Debí conocer a Emilio Serrano en el estudio de Miguel del Moral, aquel añorado cenáculo de la calle de La Hoguera por el que desfilaron un buen número intelectuales y artistas cordobeses. Miguel, que era tan buen anfitrión como conversador, solía obsequiar a los visitantes con una copa de fino tuneado por él, que ofrecía con el pomposo título de Oporto de La Hoguera. En torno a aquellas copas conversábamos sobre la ciudad y, con frecuencia, nos lamentábamos de su desorientación. Emilio era asiduo al estudio de Miguel y cuando no estaba suplía su ausencia un aguafuerte de su autoría con la efigie de Vicente Alexandre, colgado en el pilar que delimitaba el mínimo estar frente a la chimenea.

En mayo de 2013 visité la muestra Emilio Serrano: grafitos, que se exhibía en el Museo Cerralbo, organizada por la Secretaría de Estado de Cultura con la colaboración de la Diputación de Córdoba. La visita al antiguo palacio de los Marqueses de Cerralbo fue especialmente grata. Recorrí ansioso sus estancias rastreando los cuadros de Emilio entre las colecciones y el ajuar doméstico de la mansión.
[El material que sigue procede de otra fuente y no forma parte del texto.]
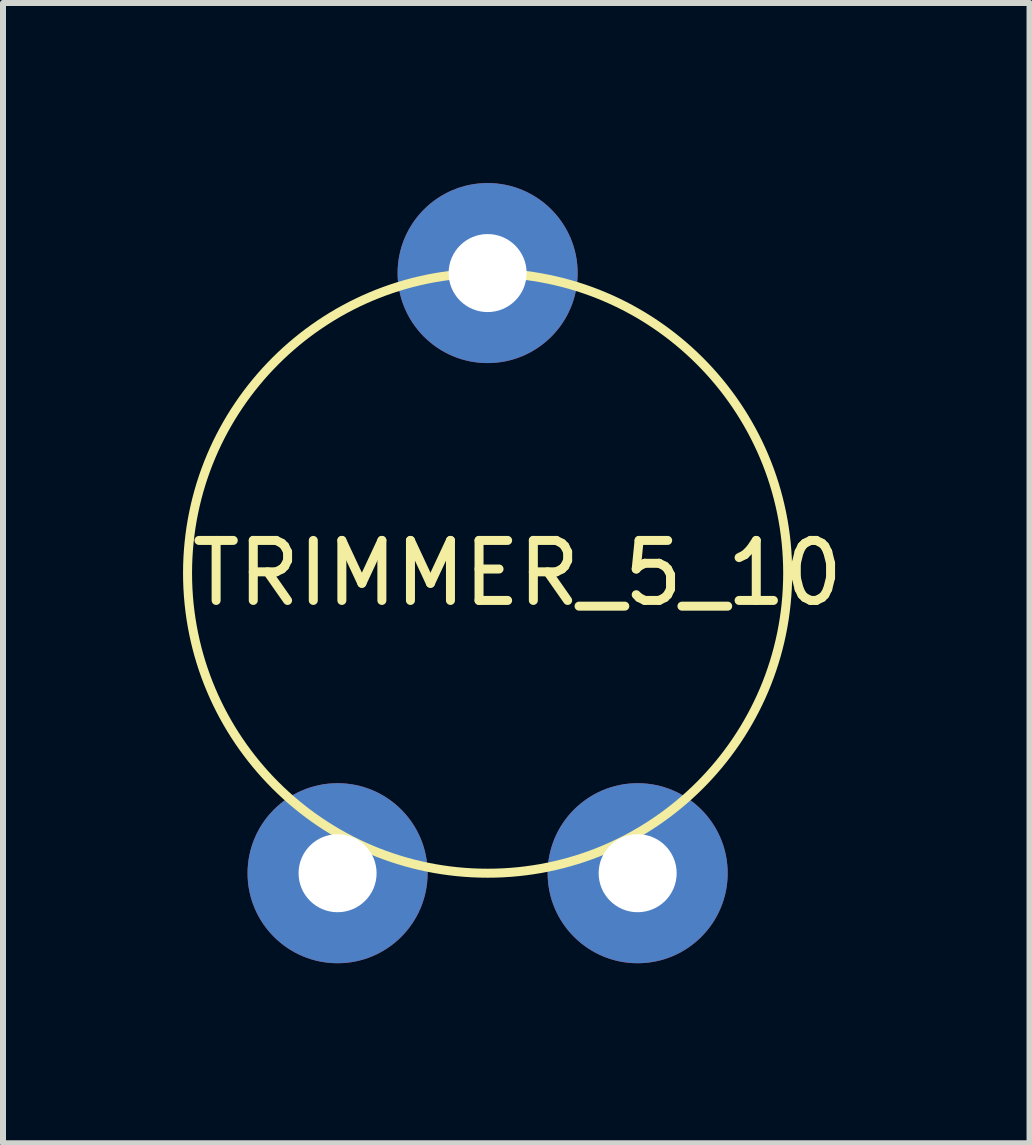
<source format=kicad_pcb>
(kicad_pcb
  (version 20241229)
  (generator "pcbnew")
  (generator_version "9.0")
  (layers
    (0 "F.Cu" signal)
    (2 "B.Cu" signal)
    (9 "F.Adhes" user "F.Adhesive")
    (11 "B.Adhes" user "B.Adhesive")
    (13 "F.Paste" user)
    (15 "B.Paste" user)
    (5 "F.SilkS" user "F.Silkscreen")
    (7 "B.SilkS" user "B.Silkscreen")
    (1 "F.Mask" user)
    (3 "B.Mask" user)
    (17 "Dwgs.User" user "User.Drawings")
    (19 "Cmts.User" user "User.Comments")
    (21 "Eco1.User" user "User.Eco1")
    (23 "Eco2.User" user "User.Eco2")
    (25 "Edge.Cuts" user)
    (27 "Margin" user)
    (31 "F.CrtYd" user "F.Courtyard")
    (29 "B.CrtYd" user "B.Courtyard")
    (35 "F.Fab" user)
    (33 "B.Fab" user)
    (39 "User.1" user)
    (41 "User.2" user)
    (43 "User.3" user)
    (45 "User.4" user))
  (footprint "TRIMMER_5_10"
    (layer "F.Cu")
    (at 5.075 6.5)
    (property "Reference" "TRIMMER_5_10" (at 0.5 0 0) (layer "F.SilkS") (effects (font (size 1 1) (thickness 0.15))))
    (attr through_hole)
    (fp_circle (center 0 0) (end 0 5) (stroke (width 0.15) (type solid)) (fill no) (layer "F.SilkS"))
    (pad "1" thru_hole circle (at -2.5 5) (size 3 3) (drill 1.3) (layers "*.Cu" "*.Mask"))
    (pad "2" thru_hole circle (at 0 -5) (size 3 3) (drill 1.3) (layers "*.Cu" "*.Mask"))
    (pad "3" thru_hole circle (at 2.5 5) (size 3 3) (drill 1.3) (layers "*.Cu" "*.Mask")))
  (gr_rect
    (start -3 -3)
    (end 14.105 16)
    (stroke (width 0.1) (type default))
    (fill no)
    (layer "Edge.Cuts")))
</source>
Todo estaba en su sitio y, prodigiosamente, también los grafitos del maestro cordobés: se reflejaban en los espejos, aparecían sobre mesas y consolas y excepcionalmente reclamaban su espacio, pero siempre mimetizados, como si hubieran estado allí desde siempre. Ajena a modas y tendencias, la obra de Emilio parecía intemporal, como nacida para el museo madrileño.

Y recordé la sabia decisión de Emilio cuando, consciente de su madurez artística, optó por abandonar las corrientes pictóricas del momento y entregarse a hacer aquello a lo que tendía por instinto, pintar dibujando la realidad circundante, pero rehuyendo la mera copia, interpretándola y vertiendo en ella su ser, su saber, sus vivencias y añoranzas para ofrecernos una realidad lírica, la suya, cargada de intimismo y poesía.
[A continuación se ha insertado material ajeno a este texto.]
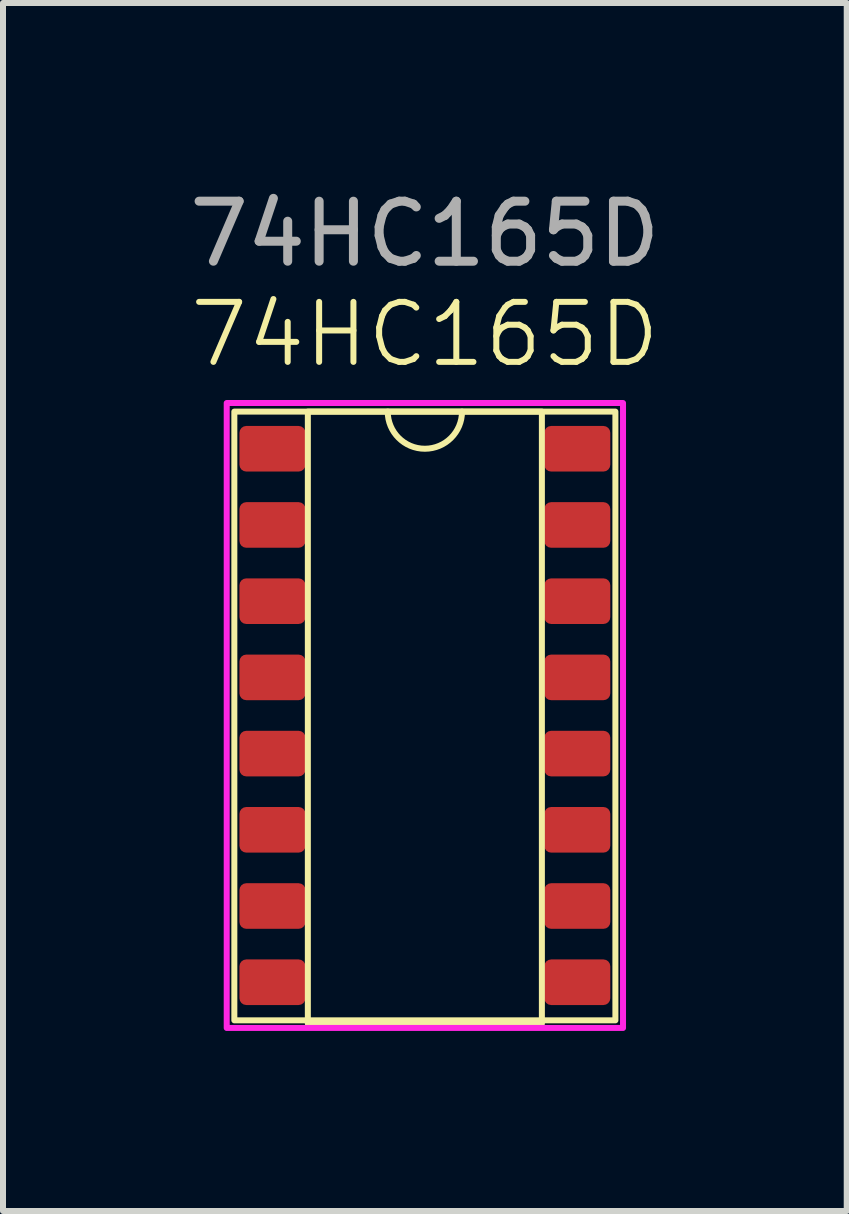
<source format=kicad_pcb>
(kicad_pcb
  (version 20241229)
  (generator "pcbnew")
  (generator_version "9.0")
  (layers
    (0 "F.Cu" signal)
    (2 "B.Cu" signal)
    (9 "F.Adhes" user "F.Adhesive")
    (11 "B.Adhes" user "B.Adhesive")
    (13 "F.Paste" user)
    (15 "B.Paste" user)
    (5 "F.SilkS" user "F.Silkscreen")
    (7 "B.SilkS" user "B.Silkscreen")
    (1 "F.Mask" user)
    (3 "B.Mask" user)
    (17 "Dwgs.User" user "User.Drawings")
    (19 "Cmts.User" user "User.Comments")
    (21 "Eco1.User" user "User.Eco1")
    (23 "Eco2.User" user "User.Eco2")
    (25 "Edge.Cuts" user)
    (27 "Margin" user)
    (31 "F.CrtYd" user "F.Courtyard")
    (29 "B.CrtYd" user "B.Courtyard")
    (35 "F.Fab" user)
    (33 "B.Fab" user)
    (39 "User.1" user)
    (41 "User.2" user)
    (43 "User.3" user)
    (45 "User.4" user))
  (footprint "74HC165D"
    (layer "F.Cu")
    (at 4.03 9.508)
    (property "Reference" "74HC165D" (at 0 -6.985 0) (unlocked yes) (layer "F.SilkS") (effects (font (size 1 1) (thickness 0.1))))
    (attr smd)
    (fp_rect (start -3.175 -5.699) (end 3.175 4.445) (stroke (width 0.1) (type default)) (fill no) (layer "F.SilkS"))
    (fp_rect (start -1.95 -5.699) (end 1.95 4.501) (stroke (width 0.1) (type solid)) (fill no) (layer "F.SilkS"))
    (fp_arc (start 0.61881 -5.69881) (mid 0 -5.08) (end -0.61881 -5.69881) (stroke (width 0.1) (type default)) (layer "F.SilkS"))
    (fp_rect (start -3.302 -5.842) (end 3.302 4.572) (stroke (width 0.1) (type solid)) (fill no) (layer "F.CrtYd"))
    (fp_text user "${REFERENCE}" (at 0 -8.66 0) (unlocked yes) (layer "F.Fab") (effects (font (size 1 1) (thickness 0.15))))
    (pad "1" smd roundrect (at -2.54 -5.08) (size 1.1 0.76) (layers "F.Cu" "F.Mask" "F.Paste") (roundrect_rratio 0.15))
    (pad "2" smd roundrect (at -2.54 -3.81) (size 1.1 0.76) (layers "F.Cu" "F.Mask" "F.Paste") (roundrect_rratio 0.15))
    (pad "3" smd roundrect (at -2.54 -2.54) (size 1.1 0.76) (layers "F.Cu" "F.Mask" "F.Paste") (roundrect_rratio 0.15))
    (pad "4" smd roundrect (at -2.54 -1.27) (size 1.1 0.76) (layers "F.Cu" "F.Mask" "F.Paste") (roundrect_rratio 0.15))
    (pad "5" smd roundrect (at -2.54 0) (size 1.1 0.76) (layers "F.Cu" "F.Mask" "F.Paste") (roundrect_rratio 0.15))
    (pad "6" smd roundrect (at -2.54 1.27) (size 1.1 0.76) (layers "F.Cu" "F.Mask" "F.Paste") (roundrect_rratio 0.15))
    (pad "7" smd roundrect (at -2.54 2.54) (size 1.1 0.76) (layers "F.Cu" "F.Mask" "F.Paste") (roundrect_rratio 0.15))
    (pad "8" smd roundrect (at -2.54 3.81) (size 1.1 0.76) (layers "F.Cu" "F.Mask" "F.Paste") (roundrect_rratio 0.15))
    (pad "9" smd roundrect (at 2.54 3.81) (size 1.1 0.76) (layers "F.Cu" "F.Mask" "F.Paste") (roundrect_rratio 0.15))
    (pad "10" smd roundrect (at 2.54 2.54) (size 1.1 0.76) (layers "F.Cu" "F.Mask" "F.Paste") (roundrect_rratio 0.15))
    (pad "11" smd roundrect (at 2.54 1.27) (size 1.1 0.76) (layers "F.Cu" "F.Mask" "F.Paste") (roundrect_rratio 0.15))
    (pad "12" smd roundrect (at 2.54 0) (size 1.1 0.76) (layers "F.Cu" "F.Mask" "F.Paste") (roundrect_rratio 0.15))
    (pad "13" smd roundrect (at 2.54 -1.27) (size 1.1 0.76) (layers "F.Cu" "F.Mask" "F.Paste") (roundrect_rratio 0.15))
    (pad "14" smd roundrect (at 2.54 -2.54) (size 1.1 0.76) (layers "F.Cu" "F.Mask" "F.Paste") (roundrect_rratio 0.15))
    (pad "15" smd roundrect (at 2.54 -3.81) (size 1.1 0.76) (layers "F.Cu" "F.Mask" "F.Paste") (roundrect_rratio 0.15))
    (pad "16" smd roundrect (at 2.54 -5.08) (size 1.1 0.76) (layers "F.Cu" "F.Mask" "F.Paste") (roundrect_rratio 0.15)))
  (gr_rect
    (start -3 -3)
    (end 11.06 17.13)
    (stroke (width 0.1) (type default))
    (fill no)
    (layer "Edge.Cuts")))
</source>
Alguna vez he calificado de neomanierista la obra de madurez de Emilio Serrano, por la voluntad del artista de prescindir de mensaje en un tiempo cambiante para garantizar la vigencia de sus cuadros. Su planteamiento fue idéntico al de aquellos maestros del Cinquecento, que en un mundo convulso pretendieron desligar su producción de la época y hacerla valiosa per se, poniendo especial empeño en verter en ella su oficio y su singularidad artística como únicos ingredientes.

En 1992 y en su primera exposición de grafitos, en la galería Ocre, me deslumbraron sus dibujos plasmados sobre tablas enyesadas a la media creta, tal como hicieran los maestros antiguos; lo que, utilizando lijas de distinto calibre, le permitía obtener texturas diversas. En 2001 había crecido nuestra amistad y me pidió que presentara otra muestra de las mismas características, El dibujo en el alma, que se colgó en la sala Cajasur de Gran Capitán. La tercera de las exposiciones de esta naturaleza, es decir, dedicada monográficamente al grafito, fue la del Museo Cerralbo a la que ya nos hemos referido.

Siempre he sido especialmente devoto de los impecables dibujos de Emilio. De aquí que, cuando el director de la Real Academia de Córdoba me pidió que comisariara la muestra con que dicha Institución quería honrar la memoria del malogrado académico, y habida cuenta de las características de la sala de la Fundación Cajasol, patrocinadora de la misma, en un primer momento pensaba en dedicarla al grafito. Después, recordando la repentina vuelta al color que tanto nos sorprendió a sus amigos, estimé que valía la pena incluir la serie de bodegones que proyectó para simultanearlos con la ejecución de su Homenaje a Córdoba. Así, en conversación con Estrella y Ramón Montes, que ha coordinado el catálogo de la exposición, perfilamos el contenido de la muestra Emilio Serrano: obras de madurez, que podrá visitarse en la sala de la Fundación Cajasol del 23 de octubre al 6 de noviembre. La inauguración de la misma será hoy martes, 23 de octubre, a las 20:00 horas.